*PROBLEM STATEMENT*. Take every line containing "CrtYd" out of the records.

Plain-text document sources
----
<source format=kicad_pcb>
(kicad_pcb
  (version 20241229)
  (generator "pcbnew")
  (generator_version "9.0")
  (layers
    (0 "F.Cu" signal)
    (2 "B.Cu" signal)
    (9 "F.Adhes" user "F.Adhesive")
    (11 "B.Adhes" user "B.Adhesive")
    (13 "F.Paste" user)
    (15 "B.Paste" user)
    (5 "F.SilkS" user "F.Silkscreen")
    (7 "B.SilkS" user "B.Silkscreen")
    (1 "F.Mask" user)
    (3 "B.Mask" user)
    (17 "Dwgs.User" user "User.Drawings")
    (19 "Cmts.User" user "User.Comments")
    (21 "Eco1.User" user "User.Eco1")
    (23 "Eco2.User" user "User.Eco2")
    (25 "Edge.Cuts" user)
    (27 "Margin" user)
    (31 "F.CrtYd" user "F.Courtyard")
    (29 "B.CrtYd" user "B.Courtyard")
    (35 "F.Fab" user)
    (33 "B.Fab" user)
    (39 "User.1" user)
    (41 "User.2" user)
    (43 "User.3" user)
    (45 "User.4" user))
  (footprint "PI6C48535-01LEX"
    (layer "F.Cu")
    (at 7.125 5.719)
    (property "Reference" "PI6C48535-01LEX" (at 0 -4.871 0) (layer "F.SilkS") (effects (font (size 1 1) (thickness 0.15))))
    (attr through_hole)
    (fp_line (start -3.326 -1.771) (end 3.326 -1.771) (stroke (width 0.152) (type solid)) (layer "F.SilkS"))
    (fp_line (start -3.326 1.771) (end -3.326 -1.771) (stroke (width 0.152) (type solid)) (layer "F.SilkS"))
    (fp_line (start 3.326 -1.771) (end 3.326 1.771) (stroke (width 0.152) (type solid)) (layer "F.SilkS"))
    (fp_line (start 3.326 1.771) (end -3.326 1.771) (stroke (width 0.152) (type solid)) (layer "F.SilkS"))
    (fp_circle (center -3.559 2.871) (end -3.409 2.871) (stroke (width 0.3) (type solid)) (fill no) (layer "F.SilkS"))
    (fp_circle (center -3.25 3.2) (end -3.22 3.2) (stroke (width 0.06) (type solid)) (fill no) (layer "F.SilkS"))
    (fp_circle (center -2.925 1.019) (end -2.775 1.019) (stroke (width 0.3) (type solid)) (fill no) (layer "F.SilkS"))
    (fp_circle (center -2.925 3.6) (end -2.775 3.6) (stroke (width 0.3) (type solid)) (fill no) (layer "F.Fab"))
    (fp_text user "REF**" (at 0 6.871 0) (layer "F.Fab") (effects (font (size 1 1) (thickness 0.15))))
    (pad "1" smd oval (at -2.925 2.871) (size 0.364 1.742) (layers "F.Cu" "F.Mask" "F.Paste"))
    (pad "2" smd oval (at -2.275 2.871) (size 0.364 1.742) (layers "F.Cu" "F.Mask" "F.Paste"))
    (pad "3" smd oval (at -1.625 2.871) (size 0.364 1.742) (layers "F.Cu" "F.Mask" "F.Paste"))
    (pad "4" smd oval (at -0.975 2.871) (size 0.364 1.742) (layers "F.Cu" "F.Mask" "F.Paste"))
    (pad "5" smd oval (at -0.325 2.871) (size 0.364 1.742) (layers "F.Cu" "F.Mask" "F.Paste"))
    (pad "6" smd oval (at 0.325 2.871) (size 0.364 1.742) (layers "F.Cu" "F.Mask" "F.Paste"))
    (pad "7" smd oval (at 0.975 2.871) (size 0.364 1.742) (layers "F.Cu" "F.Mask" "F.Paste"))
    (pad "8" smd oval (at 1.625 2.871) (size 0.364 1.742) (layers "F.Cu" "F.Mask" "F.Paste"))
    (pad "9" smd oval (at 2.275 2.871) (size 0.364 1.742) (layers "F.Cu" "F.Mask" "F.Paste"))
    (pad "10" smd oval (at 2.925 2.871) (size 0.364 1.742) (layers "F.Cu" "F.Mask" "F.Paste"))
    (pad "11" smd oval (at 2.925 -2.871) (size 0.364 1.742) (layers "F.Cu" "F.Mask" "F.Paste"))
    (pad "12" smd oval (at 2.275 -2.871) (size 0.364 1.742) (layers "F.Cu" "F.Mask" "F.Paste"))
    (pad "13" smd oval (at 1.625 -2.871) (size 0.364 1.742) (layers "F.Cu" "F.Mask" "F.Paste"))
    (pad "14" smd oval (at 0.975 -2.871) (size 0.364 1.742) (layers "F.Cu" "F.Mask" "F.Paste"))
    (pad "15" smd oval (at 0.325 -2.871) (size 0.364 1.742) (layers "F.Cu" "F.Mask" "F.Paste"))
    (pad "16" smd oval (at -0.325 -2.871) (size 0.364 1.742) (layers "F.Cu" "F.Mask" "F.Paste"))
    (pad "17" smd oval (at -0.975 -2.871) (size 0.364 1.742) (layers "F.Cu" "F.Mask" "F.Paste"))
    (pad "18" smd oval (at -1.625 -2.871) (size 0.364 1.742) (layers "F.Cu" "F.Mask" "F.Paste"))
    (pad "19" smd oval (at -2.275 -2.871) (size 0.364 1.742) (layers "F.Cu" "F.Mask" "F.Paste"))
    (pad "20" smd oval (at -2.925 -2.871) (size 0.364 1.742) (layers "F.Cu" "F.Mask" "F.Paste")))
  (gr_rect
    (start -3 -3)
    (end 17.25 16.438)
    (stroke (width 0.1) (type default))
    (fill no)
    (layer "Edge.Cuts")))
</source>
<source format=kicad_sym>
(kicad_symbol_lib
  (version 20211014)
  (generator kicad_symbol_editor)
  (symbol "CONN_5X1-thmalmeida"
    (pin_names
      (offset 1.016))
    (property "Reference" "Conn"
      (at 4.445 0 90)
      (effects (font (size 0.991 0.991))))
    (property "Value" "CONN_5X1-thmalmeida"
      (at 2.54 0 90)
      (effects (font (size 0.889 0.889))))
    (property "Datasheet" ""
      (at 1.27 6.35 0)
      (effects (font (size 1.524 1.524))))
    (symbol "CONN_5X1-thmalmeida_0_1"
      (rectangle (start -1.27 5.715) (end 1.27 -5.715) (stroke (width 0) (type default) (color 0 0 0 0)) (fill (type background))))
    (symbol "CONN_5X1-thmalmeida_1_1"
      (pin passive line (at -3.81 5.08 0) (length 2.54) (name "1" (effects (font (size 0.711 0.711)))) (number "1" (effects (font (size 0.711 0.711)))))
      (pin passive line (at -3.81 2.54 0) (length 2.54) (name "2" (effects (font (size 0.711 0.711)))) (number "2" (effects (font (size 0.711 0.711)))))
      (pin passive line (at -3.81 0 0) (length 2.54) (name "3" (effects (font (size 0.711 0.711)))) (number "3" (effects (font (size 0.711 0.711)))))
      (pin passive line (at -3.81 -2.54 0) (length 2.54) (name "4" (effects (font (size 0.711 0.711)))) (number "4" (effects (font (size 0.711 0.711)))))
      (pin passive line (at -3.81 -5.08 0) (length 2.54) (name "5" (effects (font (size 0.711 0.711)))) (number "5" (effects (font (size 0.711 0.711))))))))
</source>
----
*EXERCISE RESPONSE*.
    (31 "F.CrtYd" user "F.Courtyard")
    (29 "B.CrtYd" user "B.Courtyard")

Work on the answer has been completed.